EXTRACTED ENTRIES Start Marker

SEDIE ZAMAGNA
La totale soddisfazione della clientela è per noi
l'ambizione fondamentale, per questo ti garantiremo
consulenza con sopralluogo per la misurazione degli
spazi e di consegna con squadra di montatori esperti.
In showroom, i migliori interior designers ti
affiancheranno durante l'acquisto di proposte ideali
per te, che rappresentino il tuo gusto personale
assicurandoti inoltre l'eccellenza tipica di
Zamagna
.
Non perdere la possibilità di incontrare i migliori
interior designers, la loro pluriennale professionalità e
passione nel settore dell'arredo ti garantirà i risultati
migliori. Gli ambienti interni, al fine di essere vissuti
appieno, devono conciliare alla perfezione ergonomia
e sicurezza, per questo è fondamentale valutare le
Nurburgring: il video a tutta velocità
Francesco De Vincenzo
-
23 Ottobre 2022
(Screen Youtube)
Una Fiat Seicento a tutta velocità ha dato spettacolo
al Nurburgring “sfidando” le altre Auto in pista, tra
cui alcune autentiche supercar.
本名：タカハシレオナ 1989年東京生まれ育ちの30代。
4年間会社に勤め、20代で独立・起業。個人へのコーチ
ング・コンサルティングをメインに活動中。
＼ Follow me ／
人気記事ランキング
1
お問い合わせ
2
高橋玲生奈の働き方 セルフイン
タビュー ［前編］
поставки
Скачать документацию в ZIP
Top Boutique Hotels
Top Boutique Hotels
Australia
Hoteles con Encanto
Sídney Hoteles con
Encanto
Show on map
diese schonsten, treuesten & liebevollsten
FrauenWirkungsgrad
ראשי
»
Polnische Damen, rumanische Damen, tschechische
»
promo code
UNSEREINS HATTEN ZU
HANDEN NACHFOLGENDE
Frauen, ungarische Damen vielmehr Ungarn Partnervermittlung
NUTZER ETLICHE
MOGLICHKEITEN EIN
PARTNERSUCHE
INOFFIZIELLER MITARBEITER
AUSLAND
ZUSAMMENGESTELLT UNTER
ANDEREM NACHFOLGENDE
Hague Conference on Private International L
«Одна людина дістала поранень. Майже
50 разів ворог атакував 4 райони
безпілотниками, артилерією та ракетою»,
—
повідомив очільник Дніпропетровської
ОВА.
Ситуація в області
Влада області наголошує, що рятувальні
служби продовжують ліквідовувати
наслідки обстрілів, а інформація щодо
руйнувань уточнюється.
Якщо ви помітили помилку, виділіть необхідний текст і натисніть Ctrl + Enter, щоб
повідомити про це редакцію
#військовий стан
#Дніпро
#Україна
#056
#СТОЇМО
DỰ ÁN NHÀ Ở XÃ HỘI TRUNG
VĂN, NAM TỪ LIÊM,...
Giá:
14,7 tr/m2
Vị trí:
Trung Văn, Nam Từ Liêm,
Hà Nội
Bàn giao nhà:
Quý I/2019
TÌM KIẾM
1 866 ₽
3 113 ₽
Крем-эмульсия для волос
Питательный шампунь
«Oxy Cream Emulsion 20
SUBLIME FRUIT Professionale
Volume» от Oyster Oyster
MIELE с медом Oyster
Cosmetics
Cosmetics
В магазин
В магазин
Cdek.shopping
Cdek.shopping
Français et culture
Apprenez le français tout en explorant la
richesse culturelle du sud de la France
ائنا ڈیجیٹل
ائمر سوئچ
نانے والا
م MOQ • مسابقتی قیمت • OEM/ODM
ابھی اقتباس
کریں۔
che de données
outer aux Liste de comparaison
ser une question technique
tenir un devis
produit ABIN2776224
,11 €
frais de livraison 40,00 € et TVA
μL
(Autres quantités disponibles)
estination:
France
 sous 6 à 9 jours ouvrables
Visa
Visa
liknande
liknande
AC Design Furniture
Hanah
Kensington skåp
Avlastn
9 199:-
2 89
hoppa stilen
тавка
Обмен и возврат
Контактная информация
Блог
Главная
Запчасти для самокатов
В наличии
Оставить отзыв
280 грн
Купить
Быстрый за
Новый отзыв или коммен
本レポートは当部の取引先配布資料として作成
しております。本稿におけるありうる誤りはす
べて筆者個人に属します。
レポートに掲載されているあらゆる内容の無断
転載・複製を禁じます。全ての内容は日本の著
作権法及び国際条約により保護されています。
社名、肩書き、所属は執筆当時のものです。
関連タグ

EXTRACTED ENTRIES End Marker

- **EXERCISE AIM**
Return the material's lines unchanged, from its first line through the line containing "Una Fiat Seicento", and nothing else.

- **RESPONSE AREA**
SEDIE ZAMAGNA
La totale soddisfazione della clientela è per noi
l'ambizione fondamentale, per questo ti garantiremo
consulenza con sopralluogo per la misurazione degli
spazi e di consegna con squadra di montatori esperti.
In showroom, i migliori interior designers ti
affiancheranno durante l'acquisto di proposte ideali
per te, che rappresentino il tuo gusto personale
assicurandoti inoltre l'eccellenza tipica di
Zamagna
.
Non perdere la possibilità di incontrare i migliori
interior designers, la loro pluriennale professionalità e
passione nel settore dell'arredo ti garantirà i risultati
migliori. Gli ambienti interni, al fine di essere vissuti
appieno, devono conciliare alla perfezione ergonomia
e sicurezza, per questo è fondamentale valutare le
Nurburgring: il video a tutta velocità
Francesco De Vincenzo
-
23 Ottobre 2022
(Screen Youtube)
Una Fiat Seicento a tutta velocità ha dato spettacolo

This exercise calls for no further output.